Angin bertiup kencang malam itu, bersama serdadu air yang tak berbatas menyerbu rindu. Menanti waktu menjadi candu sebelum temu dirasa cukup menyatu. Menuju keheningan yang tak henti membisu. Menyapu kalut yang selalu menghias di kedalaman kalbu.
Di Selasan kami mengadu, dengan gemercik air kala itu kami menyatu. Melantunkan syair-syair yang penuh dengan pujian hanya untuk-Mu dan kekasih-Mu. Kasih, adakah kerinduan ini akan teradu kalau bukan karena-Mu? Adakah perjalanan ini akan menyatu kalau bukan atas ridho-Mu?
Ya, sekujur tubuh kami merindu ketika melafadzkan kalimat-kalimat kebaikan di kediaman Mas Mizhar, Dusun Caruban Ngluwar, malam itu. Doa teruntuk orang-orang terkasih pun dilayangkan khusus untuk Mbah Jasimin (Kakek dari Mas Mizhar), lalu Mbah Umbu, dan juga Eyang Suprapto yang berpulang di hari yang sama dengan waktu pelaksanaan Selasan. Lantas siapa yang menciptakan ini semua?
Teringat sebuah ayat yang menerangkan tanya yang sama, "Sungguh jika kamu tanyakan pada mereka: 'Siapakah yang menciptakan langit dan bumi serta menundukkan matahari dan bulan?' tentu mereka menjawab: 'Allah', maka betapa mereka terpalingkan." (29:61)

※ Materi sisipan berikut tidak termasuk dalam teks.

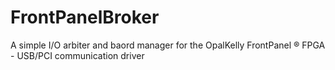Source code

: # FrontPanelBroker
A simple I/O arbiter and baord manager for the OpalKelly FrontPanel ® FPGA - USB/PCI communication driver
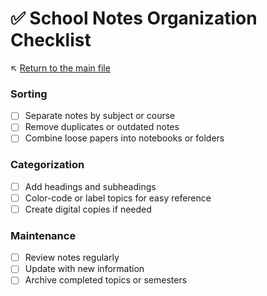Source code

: # ✅ School Notes Organization Checklist

↖️ [Return to the main file](../README.md)

### Sorting
- [ ] Separate notes by subject or course
- [ ] Remove duplicates or outdated notes
- [ ] Combine loose papers into notebooks or folders

### Categorization
- [ ] Add headings and subheadings
- [ ] Color-code or label topics for easy reference
- [ ] Create digital copies if needed

### Maintenance
- [ ] Review notes regularly
- [ ] Update with new information
- [ ] Archive completed topics or semesters
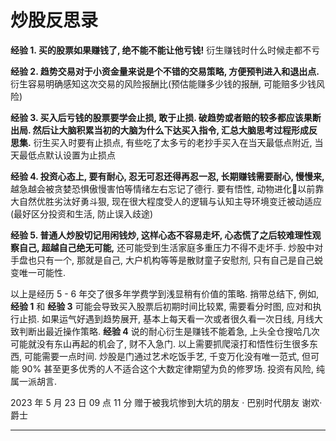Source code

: # 炒股反思录

**经验 1. 买的股票如果赚钱了, 绝不能不能让他亏钱!** 衍生赚钱时什么时候走都不亏

**经验 2. 趋势交易对于小资金量来说是个不错的交易策略, 方便预判进入和退出点.** 衍生容易明确感知这次交易的风险报酬比(预估能赚多少钱的报酬, 可能赔多少钱风险)

**经验 3. 买入后亏钱的股票要学会止损, 敢于止损. 破趋势或者赔的较多都应该果断出局. 然后让大脑积累当初的大脑为什么下达买入指令, 汇总大脑思考过程形成反思集.** 衍生买入时要有止损点, 有些吃了太多亏的老抄手买入在当天最低点附近, 当天最低点默认设置为止损点

**经验 4. 投资心态上, 要有耐心, 忍无可忍还得再忍一忍, 长期赚钱需要耐心, 慢慢来,** 越急越会被贪婪恐惧傲慢害怕等情绪左右忘记了德行. 要有悟性, 动物进化🧬以前靠大自然优胜劣汰好勇斗狠, 现在很大程度受人的逻辑与认知主导环境变迁被动适应 (最好区分投资和生活, 防止误入歧途)

**经验 5. 普通人炒股切记用闲钱炒, 这样心态不容易走坏, 心态慌了之后较难理性观察自己, 超越自己绝无可能,** 还可能受到生活家庭多重压力不得不走坏手. 炒股中对手盘也只有一个, 那就是自己, 大户机构等等是散财童子安慰剂, 只有自己是自己蜕变唯一可能性. 

以上是经历 5 - 6 年交了很多年学费学到浅显稍有价值的策略. 捎带总结下, 例如, **经验 1** 和 **经验 3** 可能会导致买入股票后初期时间比较累, 需要看分时图, 应对和执行止损. 如果运气好遇到趋势展开, 基本上每天看一次或者很久看一次日线, 月线大致判断出最近操作策略. **经验 4** 说的耐心衍生是赚钱不能着急, 上头全仓搜哈几次可能就没有东山再起的机会了, 财不入急门. 以上需要抓爬滚打和悟性衍生很多东西, 可能需要一点时间. 炒股是门通过艺术吃饭手艺, 千变万化没有唯一范式, 但可能 90% 甚至更多优秀的人不适合这个大数定律期望为负的修罗场. 投资有风险, 纯属一派胡言.

2023 年 5 月 23 日 09 点 11 分 赠于被我坑惨到大坑的朋友 · 巴别时代朋友 谢欢·爵士

---
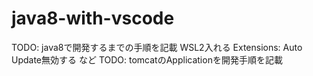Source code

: # java8-with-vscode
TODO: java8で開発するまでの手順を記載
WSL2入れる
Extensions: Auto Update無効する
など
TODO: tomcatのApplicationを開発手順を記載
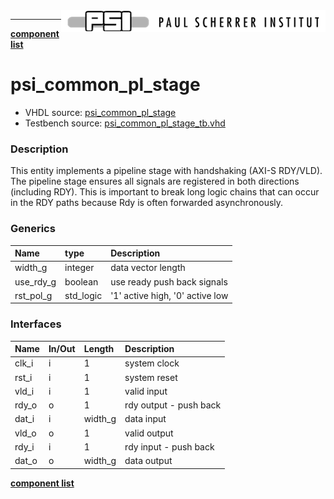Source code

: <img align="right" src="../psi_logo.png">

***

[**component list**](../README.md)

# psi_common_pl_stage
 - VHDL source: [psi_common_pl_stage](../../hdl/psi_common_pl_stage.vhd)
 - Testbench source: [psi_common_pl_stage_tb.vhd](../../testbench/psi_common_pl_stage_tb/psi_common_pl_stage_tb.vhd)

### Description
 This entity implements a pipeline stage with handshaking (AXI-S RDY/VLD). The pipeline stage ensures all signals are registered in both directions (including RDY). This is important to break long logic chains that can occur in the RDY paths because Rdy is often forwarded asynchronously.

### Generics
| Name      | type      | Description                      |
|:----------|:----------|:---------------------------------|
| width_g   | integer   | data vector length          		 |
| use_rdy_g | boolean   | use ready push back signals      |
| rst_pol_g | std_logic | '1' active high, '0' active low  |

### Interfaces

| Name   | In/Out   | Length   | Description                |
|:-------|:---------|:---------|:---------------------------|
| clk_i  | i        | 1        | system clock 							|
| rst_i  | i        | 1        | system reset 							|
| vld_i  | i        | 1        | valid input								|
| rdy_o  | o        | 1        | rdy output - push back 		|
| dat_i  | i        | width_g  | data input 								|
| vld_o  | o        | 1        | valid output 							|
| rdy_i  | i        | 1        | rdy input - push back 			|
| dat_o  | o        | width_g  | data output							  |


[**component list**](../README.md)
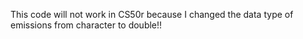 This code will not work in CS50r because I changed the data type of emissions from character to double!!
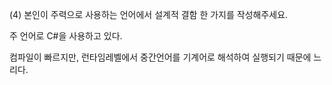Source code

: (4) 본인이 주력으로 사용하는 언어에서 설계적 결함 한 가지를 작성해주세요.

주 언어로 C#을 사용하고 있다.

컴파일이 빠르지만, 런타임레벨에서 중간언어를 기계어로 해석하여 실행되기 때문에 느리다.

Tubuh ini akan menjadi saksi atas segala laku yang bisa disembunyikan dalam kata. Sedang kata selalu menyiratkan niat yang terkandung di dalam pikiran. Hanya saja, mengapa kami diingatkan akan sesuatu yang terpalingkan?
Kami selalu berusaha untuk terus memohon ampun dan bertobat atas segala khilaf yang sadar ataupun tidak sadar telah dilakukan. Kami selalu merintih agar Engkau menaruh perhatian terhadap kami. Kami selalu berupaya untuk selalu mendekat karena kami sadar kami masih terlalu jauh denganmu. Apakah kami pantas hanya untuk sekedar menjadi hambamu?

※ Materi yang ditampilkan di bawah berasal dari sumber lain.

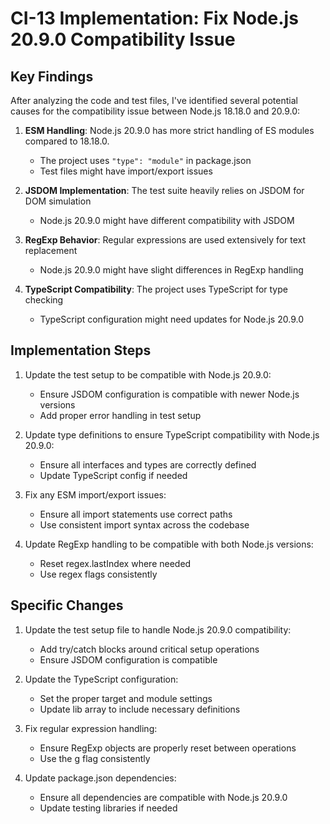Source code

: # CI-13 Implementation: Fix Node.js 20.9.0 Compatibility Issue

## Key Findings

After analyzing the code and test files, I've identified several potential causes for the compatibility issue between Node.js 18.18.0 and 20.9.0:

1. **ESM Handling**: Node.js 20.9.0 has more strict handling of ES modules compared to 18.18.0.
   - The project uses `"type": "module"` in package.json
   - Test files might have import/export issues

2. **JSDOM Implementation**: The test suite heavily relies on JSDOM for DOM simulation
   - Node.js 20.9.0 might have different compatibility with JSDOM

3. **RegExp Behavior**: Regular expressions are used extensively for text replacement
   - Node.js 20.9.0 might have slight differences in RegExp handling

4. **TypeScript Compatibility**: The project uses TypeScript for type checking
   - TypeScript configuration might need updates for Node.js 20.9.0

## Implementation Steps

1. Update the test setup to be compatible with Node.js 20.9.0:
   - Ensure JSDOM configuration is compatible with newer Node.js versions
   - Add proper error handling in test setup

2. Update type definitions to ensure TypeScript compatibility with Node.js 20.9.0:
   - Ensure all interfaces and types are correctly defined
   - Update TypeScript config if needed

3. Fix any ESM import/export issues:
   - Ensure all import statements use correct paths
   - Use consistent import syntax across the codebase

4. Update RegExp handling to be compatible with both Node.js versions:
   - Reset regex.lastIndex where needed
   - Use regex flags consistently

## Specific Changes

1. Update the test setup file to handle Node.js 20.9.0 compatibility:
   - Add try/catch blocks around critical setup operations
   - Ensure JSDOM configuration is compatible

2. Update the TypeScript configuration:
   - Set the proper target and module settings
   - Update lib array to include necessary definitions

3. Fix regular expression handling:
   - Ensure RegExp objects are properly reset between operations
   - Use the g flag consistently

4. Update package.json dependencies:
   - Ensure all dependencies are compatible with Node.js 20.9.0
   - Update testing libraries if needed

"Hamba-Ku terus mendekat kepada-Ku dengan amal-amal sunnah hingga Aku mencintainya. Tatkala Aku mencintainya, Aku menjadi telinganya, matanya, lidahnya, kakinya, dan tangannya; dengan-Ku ia mendengar, memandang, berbicara, berjalan, dan memegang."Â (HR. Bukhari: 6502)

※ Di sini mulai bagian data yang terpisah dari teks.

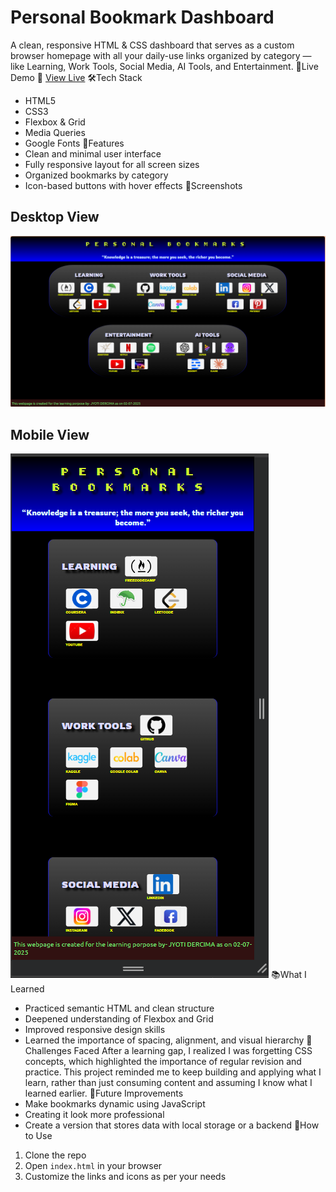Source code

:# Personal Bookmark Dashboard
A clean, responsive HTML & CSS dashboard that serves as a custom browser homepage with all your daily-use links organized by category — like Learning, Work Tools, Social Media, AI Tools, and Entertainment.
🔗Live Demo
🔗 [View Live](https://personal-bookmark-dashboard.vercel.app/)
🛠️Tech Stack
- HTML5
- CSS3
- Flexbox & Grid
- Media Queries
- Google Fonts
🎯Features
- Clean and minimal user interface
- Fully responsive layout for all screen sizes
- Organized bookmarks by category
- Icon-based buttons with hover effects
🎨Screenshots
## Desktop View
![Desktop Screenshot](assets/screenshorts/desktop-p1-bookmark.png)

## Mobile View
![Mobile Screenshot](assets/screenshorts/mobile-p1-bookmark.png)
📚What I Learned
- Practiced semantic HTML and clean structure
- Deepened understanding of Flexbox and Grid
- Improved responsive design skills
- Learned the importance of spacing, alignment, and visual hierarchy
🚧Challenges Faced
After a learning gap, I realized I was forgetting CSS concepts, which highlighted the importance of regular revision and practice. This project reminded me to keep building and applying what I learn, rather than just consuming content and assuming I know what I learned earlier.
🧠Future Improvements
- Make bookmarks dynamic using JavaScript
- Creating it look more professional
- Create a version that stores data with local storage or a backend
📌How to Use
1. Clone the repo
2. Open `index.html` in your browser
3. Customize the links and icons as per your needs
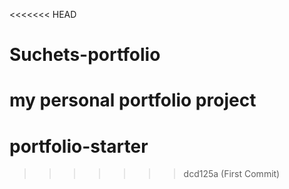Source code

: <<<<<<< HEAD
# Suchets-portfolio
my personal portfolio project
=======
# portfolio-starter
>>>>>>> dcd125a (First Commit)
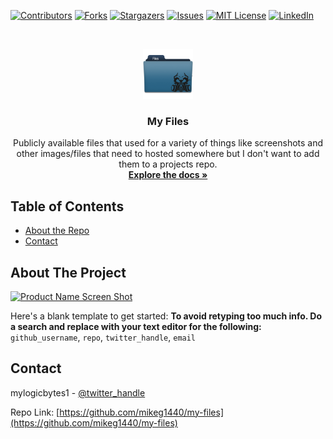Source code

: <!--
*** To avoid retyping too much info. Do a search and replace for the following:
*** github_username, repo, twitter_handle, email
-->





<!-- PROJECT SHIELDS -->
<!--
*** I'm using markdown "reference style" links for readability.
*** Reference links are enclosed in brackets [ ] instead of parentheses ( ).
*** See the bottom of this document for the declaration of the reference variables
*** for contributors-url, forks-url, etc. This is an optional, concise syntax you may use.
*** https://www.markdownguide.org/basic-syntax/#reference-style-links
-->
[![Contributors][contributors-shield]][contributors-url]
[![Forks][forks-shield]][forks-url]
[![Stargazers][stars-shield]][stars-url]
[![Issues][issues-shield]][issues-url]
[![MIT License][license-shield]][license-url]
[![LinkedIn][linkedin-shield]][linkedin-url]



<!-- PROJECT LOGO -->
<br />
<p align="center">
  <a href="https://github.com/mikeg1440/repo">
    <img src="images/my-files/Logo.png" alt="Logo" width="80" height="80">
  </a>

  <h3 align="center">My Files</h3>

  <p align="center">
    Publicly available files that used for a variety of things like screenshots and other images/files that need to hosted somewhere but I don't want to add them to a projects repo.
    <br />
    <a href="https://github.com/mikeg1440/repo"><strong>Explore the docs »</strong></a>
    <br />
  </p>
</p>



<!-- TABLE OF CONTENTS -->
## Table of Contents

* [About the Repo](#about-the-project)
* [Contact](#contact)



<!-- ABOUT THE PROJECT -->
## About The Project

[![Product Name Screen Shot][product-screenshot]](https://example.com)

Here's a blank template to get started:
**To avoid retyping too much info. Do a search and replace with your text editor for the following:**
`github_username`, `repo`, `twitter_handle`, `email`

<!-- CONTACT -->
## Contact

mylogicbytes1 - [@twitter_handle](https://twitter.com/mylogicbytes1)

Repo Link: [https://github.com/mikeg1440/my-files](https://github.com/mikeg1440/my-files)



<!-- MARKDOWN LINKS & IMAGES -->
<!-- https://www.markdownguide.org/basic-syntax/#reference-style-links -->
[contributors-shield]: https://img.shields.io/github/contributors/othneildrew/Best-README-Template.svg?style=flat-square
[contributors-url]: https://github.com/mikeg1440/repo/graphs/contributors
[forks-shield]: https://img.shields.io/github/forks/othneildrew/Best-README-Template.svg?style=flat-square
[forks-url]: https://github.com/mikeg1440/repo/network/members
[stars-shield]: https://img.shields.io/github/stars/othneildrew/Best-README-Template.svg?style=flat-square
[stars-url]: https://github.com/mikeg1440/repo/stargazers
[issues-shield]: https://img.shields.io/github/issues/othneildrew/Best-README-Template.svg?style=flat-square
[issues-url]: https://github.com/mikeg1440/repo/issues
[license-shield]: https://img.shields.io/github/license/othneildrew/Best-README-Template.svg?style=flat-square
[license-url]: https://github.com/mikeg1440/repo/blob/master/LICENSE.txt
[linkedin-shield]: https://img.shields.io/badge/-LinkedIn-black.svg?style=flat-square&logo=linkedin&colorB=555
[linkedin-url]: https://linkedin.com/in/michaelgaudreau
[product-screenshot]: images/screenshot.png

Melalui wirid dan sholawat dalan Selasan, dulur-dulur selalu berusaha sekaligus waspada terhadap segala peringatan yang begitu lembut. Dan juga sadar bahwa esok bukan dirinya yang menjadi saksi, melainkan sekujur tubuh yang kini dipinjamkan oleh-Nya untuk melakukan amanat yang dititahkan oleh Sang Pencipta.
Perintah itu penting sehingga kami selalu lebih ingat dan waspada terhadap segala sesuatu yang akan kami nyatakan dan lakukan. Karena kami sadar, jalan godaan itu selalu siap menerkam dan menjerumuskan diri hingga Tuhan pun, "akan menyiapkan baginya (jalan) kesukaran (kehancuran)." (92:10)Â
Semoga segala bentuk cinta yang dipersembahkan dalam Selasan menyadarkan kami, hingga kelak dari kepala hingga ujung kaki kami bisa membuktikan kejujuran ini. Biarlah kami mengadu dan bersaksi atas segala penyesalan-penyesalan kami. Terlebih untuk menyambut bulan keberkahan yang segera datang menyapa kami.
"Ya Allah bihaa, Ya Allah bihaa, Ya Allah bihusnil khotimah."